Citizens Attack: What is Domestic Terrorism?

Citizens Attack: What is Domestic Terrorism?

( – There’s been a lot of talk about domestic terrorism in the last few years, with both ends of the political spectrum gleefully throwing the term at their opponents. In many cases, if becomes glaringly obvious that the people using the term “domestic terrorism” don’t actually know what it means. In fact, it’s very simple.

There are two definitions of domestic terrorism, one that’s used by intelligence and counter-terror agencies around the world, and one that only appears in the 2001 USA Patriot Act. Unfortunately, they don’t agree with each other, and this can cause confusion.

According to the Patriot Act, domestic terrorism is simply defined as terrorist acts that “occur primarily within the territorial jurisdiction of the US.” Under this definition, any terrorism in the US is domestic terrorism. This isn’t a very useful definition — but in its defense, it only exists to authorize law enforcement investigations.

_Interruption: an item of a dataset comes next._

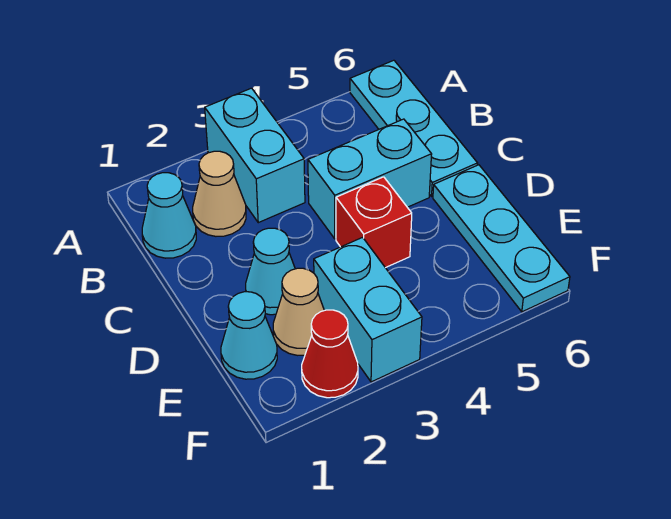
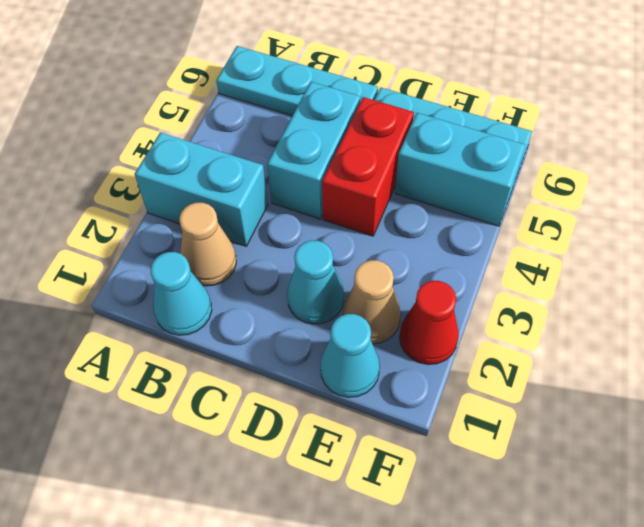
red 1x1 brick [336,177,412,268] -> red 1x2 brick [322,97,414,236]
cyan 1x2 brick [314,237,422,382] -> cyan 1x2 brick moved to [395,113,525,226]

The more commonly accepted definition is the commission of terrorist acts in the perpetrators’ homeland. This actually covers the majority of terrorism globally. The Taliban and Islamic State mostly operate in their own countries. The IRA, the Basque ETA and Italian Red Brigade all committed most of their crimes against their own compatriots.

Most US agencies use this definition. For example, the FBI defines domestic terrorism as acts of terrorism carried out by “individuals and/or groups inspired by or associated with primarily US-based movements.”

There’s one thing that domestic terrorism is not, and that’s a crime under US law. Despite a definition of it written into United States Code, there is no criminal offense of domestic terrorism. International terrorism is an offense, but domestic terrorists are charged with the specific crimes they committed, for example, murders, assaults, arson or bombings.

In the simplest terms, if an American citizen commits a terrorist act within the US, they’re a domestic terrorist. Strip off the political point-scoring, and it’s actually a very simple concept.